From Lynn (who is post-flood) about other techniques.
I did some Stettbacher before I read your article and it used
to send my into psychotic states - I even had my second most
serious attempt at suicide while I was trying to use his technique,
although I had the support of my shrink, I was doing my Stett
sessions alone. The pain was appalling and although it was
possible to make sense of it, what was missing was a dynamic
momentum to put the "bad", the "wrong", all the negative in
a word, OUTSIDE my self. My ego always surrendered to
stronger feelings of guilt and depreciation, throwing my into
deep depression and causing my work to be interrupted.
I had come to the conclusion - with my shrink - that my
emotional world was inaccessible without the turmoil of
guilt and the subsequent depression, and that, when I was
functioning well, a complete seal was put upon my feelings.

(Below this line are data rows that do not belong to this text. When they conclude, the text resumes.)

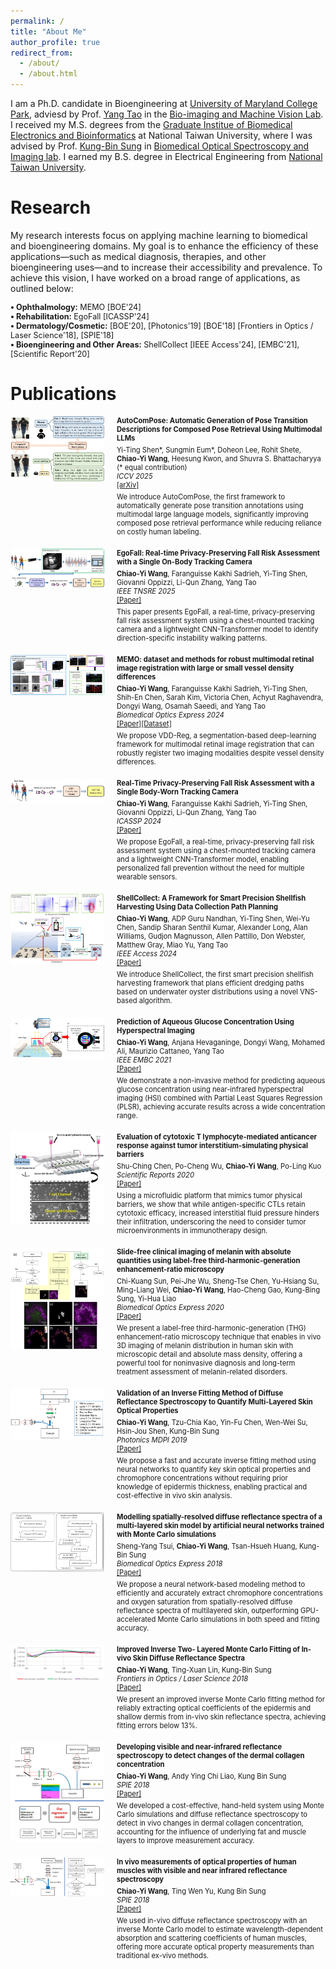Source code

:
 ```yaml
---
permalink: /
title: "About Me"
author_profile: true
redirect_from: 
  - /about/
  - /about.html
---
```


I am a Ph.D. candidate in Bioengineering at [University of Maryland College Park](https://bioe.umd.edu/), adviesd by Prof. [Yang Tao](https://bioe.umd.edu/clark/faculty/222/Yang-Tao) in the [Bio-imaging and Machine Vision Lab](https://taolab.umd.edu/). I received my M.S. degrees from the [Graduate Institue of Biomedical Electronics and Bioinformatics](https://www.bebi.ntu.edu.tw/?page_id=79&lang=en) at National Taiwan University, where I was advised by Prof. [Kung-Bin Sung](https://www.ee.ntu.edu.tw/bio1.php?teacher_id=945010) in [Biomedical Optical Spectroscopy and Imaging lab](https://homepage.ntu.edu.tw/~kbsung/). I earned my B.S. degree in Electrical Engineering from [National Taiwan University](https://web.ee.ntu.edu.tw/eng/index.php).


Research
======
My research interests focus on applying machine learning to biomedical and bioengineering domains. My goal is to enhance the efficiency of these applications—such as medical diagnosis, therapies, and other bioengineering uses—and to increase their accessibility and prevalence. To achieve this vision, I have worked on a broad range of applications, as outlined below:
<div style="font-size: 0.9em; margin-top: 0; margin-bottom: 20px;">
<strong>&bull; Ophthalmology:</strong> MEMO [BOE'24]<br>
<strong>&bull; Rehabilitation:</strong> EgoFall [ICASSP'24]<br>
<strong>&bull; Dermatology/Cosmetic:</strong> [BOE'20], [Photonics'19] [BOE'18] [Frontiers in Optics / Laser Science'18], [SPIE'18]<br>
<strong>&bull; Bioengineering and Other Areas:</strong> ShellCollect [IEEE Access'24], [EMBC'21], [Scientific Report'20]<br>

</div>




Publications
======

<div style="display: flex; align-items: flex-start; margin-bottom: 20px; position: relative;">
  <img src="/images/autocompose.jpg" alt="AutoComPose" style="width: 150px; height: auto; margin-right: 20px; border-radius: 4px;" class="original-image">
  <div>
    <h3 style="margin: 0; font-size: 0.8em;">
      AutoComPose: Automatic Generation of Pose Transition Descriptions for Composed Pose Retrieval Using Multimodal LLMs
    </h3>
    <p style="margin: 5px 0; font-size: 0.8em;">
      Yi-Ting Shen*, Sungmin Eum*, Doheon Lee, Rohit Shete, <strong>Chiao-Yi Wang</strong>, Heesung Kwon, and Shuvra S. Bhattacharyya (* equal contribution)
      <br>
      <em>ICCV 2025</em>
      <br>
      <a href="https://arxiv.org/abs/2503.22884">[arXiv]</a>
    </p>
    <p style="margin: 0; font-size: 0.8em;">
      We introduce AutoComPose, the first framework to automatically generate pose transition annotations using multimodal large language models, significantly improving composed pose retrieval performance while reducing reliance on costly human labeling.
    </p>
  </div>
  <div class="enlarged-image-container">
    <img src="/images/autocompose.jpg" alt="AutoComPose Enlarged" class="enlarged-image">
  </div>
</div>


<div style="display: flex; align-items: flex-start; margin-bottom: 20px; position: relative;">
  <img src="/images/TNSREfig.jpg" alt="Memo" style="width: 150px; height: auto; margin-right: 20px; border-radius: 4px;" class="original-image">
  <div>
    <h3 style="margin: 0; font-size: 0.8em;">
      EgoFall: Real-time Privacy-Preserving Fall Risk Assessment with a Single On-Body Tracking Camera
    </h3>
    <p style="margin: 5px 0; font-size: 0.8em;">
      <strong>Chiao-Yi Wang</strong>, Faranguisse Kakhi Sadrieh, Yi-Ting Shen, Giovanni Oppizzi, Li-Qun Zhang, Yang Tao
      <br>
      <em>IEEE TNSRE 2025</em>
      <br>
      <a href="https://ieeexplore.ieee.org/document/11027155">[Paper]</a>
    </p>
    <p style="margin: 0; font-size: 0.8em;">
      This paper presents EgoFall, a real-time, privacy-preserving fall risk assessment system using a chest-mounted tracking camera and a lightweight CNN-Transformer model to identify direction-specific instability walking patterns.
    </p>
  </div>
  <div class="enlarged-image-container">
    <img src="/images/TNSREfig.jpg" alt="Memo Enlarged" class="enlarged-image">
  </div>
</div>

<div style="display: flex; align-items: flex-start; margin-bottom: 20px; position: relative;">
  <img src="/images/memo_fig.jpg" alt="Memo" style="width: 150px; height: auto; margin-right: 20px; border-radius: 4px;" class="original-image">
  <div>
    <h3 style="margin: 0; font-size: 0.8em;">
      MEMO: dataset and methods for robust multimodal retinal image registration with large or small vessel density differences
    </h3>
    <p style="margin: 5px 0; font-size: 0.8em;">
      <strong>Chiao-Yi Wang</strong>, Faranguisse Kakhi Sadrieh, Yi-Ting Shen, Shih-En Chen, Sarah Kim, Victoria Chen, Achyut Raghavendra, Dongyi Wang, Osamah Saeedi, and Yang Tao
      <br>
      <em>Biomedical Optics Express 2024</em>
      <br>
      <a href="https://doi.org/10.1364/BOE.516481">[Paper]</a><a href="https://chiaoyiwang0424.github.io/MEMO/">[Dataset]</a>
    </p>
    <p style="margin: 0; font-size: 0.8em;">
      We propose VDD-Reg, a segmentation-based deep-learning framework for multimodal retinal image registration that can robustly register two imaging modalities despite vessel density differences.
    </p>
  </div>
  <div class="enlarged-image-container">
    <img src="/images/memo_fig.jpg" alt="Memo Enlarged" class="enlarged-image">
  </div>
</div>

<div style="display: flex; align-items: flex-start; margin-bottom: 20px; position: relative;">
  <img src="/images/icassp_fig.jpg" alt="Memo" style="width: 150px; height: auto; margin-right: 20px; border-radius: 4px;" class="original-image">
  <div>
    <h3 style="margin: 0; font-size: 0.8em;">
      Real-Time Privacy-Preserving Fall Risk Assessment with a Single Body-Worn Tracking Camera
    </h3>
    <p style="margin: 5px 0; font-size: 0.8em;">
      <strong>Chiao-Yi Wang</strong>, Faranguisse Kakhi Sadrieh, Yi-Ting Shen, Giovanni Oppizzi, Li-Qun Zhang, Yang Tao
      <br>
      <em>ICASSP 2024</em>
      <br>
      <a href="https://ieeexplore.ieee.org/abstract/document/10447770">[Paper]</a>
    </p>
    <p style="margin: 0; font-size: 0.8em;">
      We propose EgoFall, a real-time, privacy-preserving fall risk assessment system using a chest-mounted tracking camera and a lightweight CNN-Transformer model, enabling personalized fall prevention without the need for multiple wearable sensors.
    </p>
  </div>
  <div class="enlarged-image-container">
    <img src="/images/icassp_fig.jpg" alt="Memo Enlarged" class="enlarged-image">
  </div>
</div>

<div style="display: flex; align-items: flex-start; margin-bottom: 20px; position: relative;">
  <img src="/images/shellcollect.jpg" alt="Memo" style="width: 150px; height: auto; margin-right: 20px; border-radius: 4px;" class="original-image">
  <div>
    <h3 style="margin: 0; font-size: 0.8em;">
      ShellCollect: A Framework for Smart Precision Shellfish Harvesting Using Data Collection Path Planning
    </h3>
    <p style="margin: 5px 0; font-size: 0.8em;">
      <strong>Chiao-Yi Wang</strong>, ADP Guru Nandhan, Yi-Ting Shen, Wei-Yu Chen, Sandip Sharan Senthil Kumar, Alexander Long, Alan Williams, Gudjon Magnusson, Allen Pattillo, Don Webster, Matthew Gray, Miao Yu, Yang Tao
      <br>
      <em>IEEE Access 2024</em>
      <br>
      <a href="https://ieeexplore.ieee.org/abstract/document/10766580">[Paper]</a>
    </p>
    <p style="margin: 0; font-size: 0.8em;">
      We introduce ShellCollect, the first smart precision shellfish harvesting framework that plans efficient dredging paths based on underwater oyster distributions using a novel VNS-based algorithm.
    </p>
  </div>
  <div class="enlarged-image-container">
    <img src="/images/shellcollect.jpg" alt="Memo Enlarged" class="enlarged-image">
  </div>
</div>

<div style="display: flex; align-items: flex-start; margin-bottom: 20px; position: relative;">
  <img src="/images/EMBCfig.png" alt="EMBC" style="width: 150px; height: auto; margin-right: 20px; border-radius: 4px;" class="original-image">
  <div>
    <h3 style="margin: 0; font-size: 0.8em;">
      Prediction of Aqueous Glucose Concentration Using Hyperspectral Imaging
    </h3>
    <p style="margin: 5px 0; font-size: 0.8em;">
      <strong>Chiao-Yi Wang</strong>, Anjana Hevaganinge, Dongyi Wang, Mohamed Ali, Maurizio Cattaneo, Yang Tao
      <br>
      <em>IEEE EMBC 2021</em>
      <br>
      <a href="https://ieeexplore.ieee.org/abstract/document/9630670">[Paper]</a>
    </p>
    <p style="margin: 0; font-size: 0.8em;">
      We demonstrate a non-invasive method for predicting aqueous glucose concentration using near-infrared hyperspectral imaging (HSI) combined with Partial Least Squares Regression (PLSR), achieving accurate results across a wide concentration range.
    </p>
  </div>
  <div class="enlarged-image-container">
    <img src="/images/EMBCfig.png" alt="EMBC Enlarged" class="enlarged-image">
  </div>
</div>

<div style="display: flex; align-items: flex-start; margin-bottom: 20px; position: relative;">
  <img src="/images/tcell.jpg" alt="tcell" style="width: 150px; height: auto; margin-right: 20px; border-radius: 4px;" class="original-image">
  <div>
    <h3 style="margin: 0; font-size: 0.8em;">
      Evaluation of cytotoxic T lymphocyte-mediated anticancer response against tumor interstitium-simulating physical barriers
    </h3>
    <p style="margin: 5px 0; font-size: 0.8em;">
      Shu-Ching Chen, Po-Cheng Wu, <strong>Chiao-Yi Wang</strong>, Po-Ling Kuo
      <br>
      <em>Scientific Reports 2020</em>
      <br>
      <a href="https://www.nature.com/articles/s41598-020-70694-8">[Paper]</a>
    </p>
    <p style="margin: 0; font-size: 0.8em;">
      Using a microfluidic platform that mimics tumor physical barriers, we show that while antigen-specific CTLs retain cytotoxic efficacy, increased interstitial fluid pressure hinders their infiltration, underscoring the need to consider tumor microenvironments in immunotherapy design.
    </p>
  </div>
  <div class="enlarged-image-container">
    <img src="/images/tcell.jpg" alt="tcell Enlarged" class="enlarged-image">
  </div>
</div>

<div style="display: flex; align-items: flex-start; margin-bottom: 20px; position: relative;">
  <img src="/images/THG_BOE2020.jpg" alt="thg" style="width: 150px; height: auto; margin-right: 20px; border-radius: 4px;" class="original-image">
  <div>
    <h3 style="margin: 0; font-size: 0.8em;">
      Slide-free clinical imaging of melanin with absolute quantities using label-free third-harmonic-generation enhancement-ratio microscopy
    </h3>
    <p style="margin: 5px 0; font-size: 0.8em;">
      Chi-Kuang Sun, Pei-Jhe Wu, Sheng-Tse Chen, Yu-Hsiang Su, Ming-Liang Wei, <strong>Chiao-Yi Wang</strong>, Hao-Cheng Gao, Kung-Bing Sung, Yi-Hua Liao
      <br>
      <em>Biomedical Optics Express 2020</em>
      <br>
      <a href="https://doi.org/10.1364/BOE.391451">[Paper]</a>
    </p>
    <p style="margin: 0; font-size: 0.8em;">
      We present a label-free third-harmonic-generation (THG) enhancement-ratio microscopy technique that enables in vivo 3D imaging of melanin distribution in human skin with microscopic detail and absolute mass density, offering a powerful tool for noninvasive diagnosis and long-term treatment assessment of melanin-related disorders.
    </p>
  </div>
  <div class="enlarged-image-container">
    <img src="/images/THG_BOE2020.jpg" alt="thg Enlarged" class="enlarged-image">
  </div>
</div>

<div style="display: flex; align-items: flex-start; margin-bottom: 20px; position: relative;">
  <img src="/images/photonics2019.png" alt="photonics2019" style="width: 150px; height: auto; margin-right: 20px; border-radius: 4px;" class="original-image">
  <div>
    <h3 style="margin: 0; font-size: 0.8em;">
      Validation of an Inverse Fitting Method of Diffuse Reflectance Spectroscopy to Quantify Multi-Layered Skin Optical Properties
    </h3>
    <p style="margin: 5px 0; font-size: 0.8em;">
      <strong>Chiao-Yi Wang</strong>, Tzu-Chia Kao, Yin-Fu Chen, Wen-Wei Su, Hsin-Jou Shen, Kung-Bin Sung
      <br>
      <em>Photonics MDPI 2019</em>
      <br>
      <a href="https://www.mdpi.com/2304-6732/6/2/61">[Paper]</a>
    </p>
    <p style="margin: 0; font-size: 0.8em;">
      We propose a fast and accurate inverse fitting method using neural networks to quantify key skin optical properties and chromophore concentrations without requiring prior knowledge of epidermis thickness, enabling practical and cost-effective in vivo skin analysis.
    </p>
  </div>
  <div class="enlarged-image-container">
    <img src="/images/photonics2019.png" alt="photonics2019 Enlarged" class="enlarged-image">
  </div>
</div>

<div style="display: flex; align-items: flex-start; margin-bottom: 20px; position: relative;">
  <img src="/images/BOE2018.jpg" alt="BOE2018" style="width: 150px; height: auto; margin-right: 20px; border-radius: 4px;" class="original-image">
  <div>
    <h3 style="margin: 0; font-size: 0.8em;">
      Modelling spatially-resolved diffuse reflectance spectra of a multi-layered skin model by artificial neural networks trained with Monte Carlo simulations
    </h3>
    <p style="margin: 5px 0; font-size: 0.8em;">
      Sheng-Yang Tsui, <strong>Chiao-Yi Wang</strong>, Tsan-Hsueh Huang, Kung-Bin Sung
      <br>
      <em>Biomedical Optics Express 2018</em>
      <br>
      <a href="https://doi.org/10.1364/BOE.9.001531">[Paper]</a>
    </p>
    <p style="margin: 0; font-size: 0.8em;">
      We propose a neural network-based modeling method to efficiently and accurately extract chromophore concentrations and oxygen saturation from spatially-resolved diffuse reflectance spectra of multilayered skin, outperforming GPU-accelerated Monte Carlo simulations in both speed and fitting accuracy.
    </p>
  </div>
  <div class="enlarged-image-container">
    <img src="/images/BOE2018.jpg" alt="BOE2018 Enlarged" class="enlarged-image">
  </div>
</div>

<div style="display: flex; align-items: flex-start; margin-bottom: 20px; position: relative;">
  <img src="/images/OSA2018.jpg" alt="OSA2018" style="width: 150px; height: auto; margin-right: 20px; border-radius: 4px;" class="original-image">
  <div>
    <h3 style="margin: 0; font-size: 0.8em;">
      Improved Inverse Two- Layered Monte Carlo Fitting of In-vivo Skin Diffuse Reflectance Spectra
    </h3>
    <p style="margin: 5px 0; font-size: 0.8em;">
      <strong>Chiao-Yi Wang</strong>, Ting-Xuan Lin, Kung-Bin Sung
      <br>
      <em>Frontiers in Optics / Laser Science 2018</em>
      <br>
      <a href="https://doi.org/10.1364/FIO.2018.JW3A.121">[Paper]</a>
    </p>
    <p style="margin: 0; font-size: 0.8em;">
      We present an improved inverse Monte Carlo fitting method for reliably extracting optical coefficients of the epidermis and shallow dermis from in-vivo skin reflectance spectra, achieving fitting errors below 13%.
    </p>
  </div>
  <div class="enlarged-image-container">
    <img src="/images/OSA2018.jpg" alt="OSA2018 Enlarged" class="enlarged-image">
  </div>
</div>

<div style="display: flex; align-items: flex-start; margin-bottom: 20px; position: relative;">
  <img src="/images/SPIE2018_skin_final.jpg" alt="SPIE2018skin" style="width: 150px; height: auto; margin-right: 20px; border-radius: 4px;" class="original-image">
  <div>
    <h3 style="margin: 0; font-size: 0.8em;">
      Developing visible and near-infrared reflectance spectroscopy to detect changes of the dermal collagen concentration
    </h3>
    <p style="margin: 5px 0; font-size: 0.8em;">
      <strong>Chiao-Yi Wang</strong>, Andy Ying Chi Liao, Kung Bin Sung
      <br>
      <em>SPIE 2018</em>
      <br>
      <a href="https://doi.org/10.1117/12.2289637">[Paper]</a>
    </p>
    <p style="margin: 0; font-size: 0.8em;">
      We developed a cost-effective, hand-held system using Monte Carlo simulations and diffuse reflectance spectroscopy to detect in vivo changes in dermal collagen concentration, accounting for the influence of underlying fat and muscle layers to improve measurement accuracy.
    </p>
  </div>
  <div class="enlarged-image-container">
    <img src="/images/SPIE2018_skin_final.jpg" alt="SPIE2018skin Enlarged" class="enlarged-image">
  </div>
</div>

<div style="display: flex; align-items: flex-start; margin-bottom: 20px; position: relative;">
  <img src="/images/SPIE2018_muscle_final.jpg" alt="SPIE2018muscle" style="width: 150px; height: auto; margin-right: 20px; border-radius: 4px;" class="original-image">
  <div>
    <h3 style="margin: 0; font-size: 0.8em;">
      In vivo measurements of optical properties of human muscles with visible and near infrared reflectance spectroscopy
    </h3>
    <p style="margin: 5px 0; font-size: 0.8em;">
      <strong>Chiao-Yi Wang</strong>, Ting Wen Yu, Kung Bin Sung
      <br>
      <em>SPIE 2018</em>
      <br>
      <a href="https://doi.org/10.1117/12.2288876">[Paper]</a>
    </p>
    <p style="margin: 0; font-size: 0.8em;">
      We used in-vivo diffuse reflectance spectroscopy with an inverse Monte Carlo model to estimate wavelength-dependent absorption and scattering coefficients of human muscles, offering more accurate optical property measurements than traditional ex-vivo methods.
    </p>
  </div>
  <div class="enlarged-image-container">
    <img src="/images/SPIE2018_muscle_final.jpg" alt="SPIE2018muscle Enlarged" class="enlarged-image">
  </div>
</div>


<style>
/* Add this CSS to your page or a linked stylesheet */
.original-image {
  z-index: 1;
}

.enlarged-image-container {
  display: none;
  position: absolute;
  top: 0;
  left:170px; /* Adjust to position beside the original image */
  z-index: 10; /* Ensure it appears above other elements */
}

.enlarged-image {
  width: 600px; /* Adjust size for enlargement */
  height: auto;
  border: 2px solid #ccc; /* Optional: Add a border for better visibility */
  background: white; /* Optional: Add a background to avoid overlap issues */
}

.original-image:hover ~ .enlarged-image-container {
  display: block;
}
</style>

I felt disconnected from myself to the point of seeming an
iceberg, and I felt the constant threat over my head of a
crisis coming out of nowhere at ANY time. The systematic
re-directing of ALL agressivity towards the outside - towards
the very people who caused it in the first place was what
made it possible for me to face the pain, feel the feelings and
let detox my brain. Lynn
Yes, and this happens also in primal therapy. Using the self-help
measures one can turn 'thoughts' of need or guilt (rather than sitting
in that pain or trying toexpress it) into anger at the very beginning
of a primal (a detox) and redirect the anger toward parents who didn't
supply that need or made us feel guilty. The primal will be less
painful, end sooner, and be a more effective healing event. There may
be a high and then some depression afterward.This does not mean the
detox crisis was incomplete or unresolved. It's just part of the cycle.
This is what the self-help measures are about, and doing this all day
long at the first sign of an excitatory symptom (a primal, a detox),
rather than just at primal sessions, is what makes recovery rapid.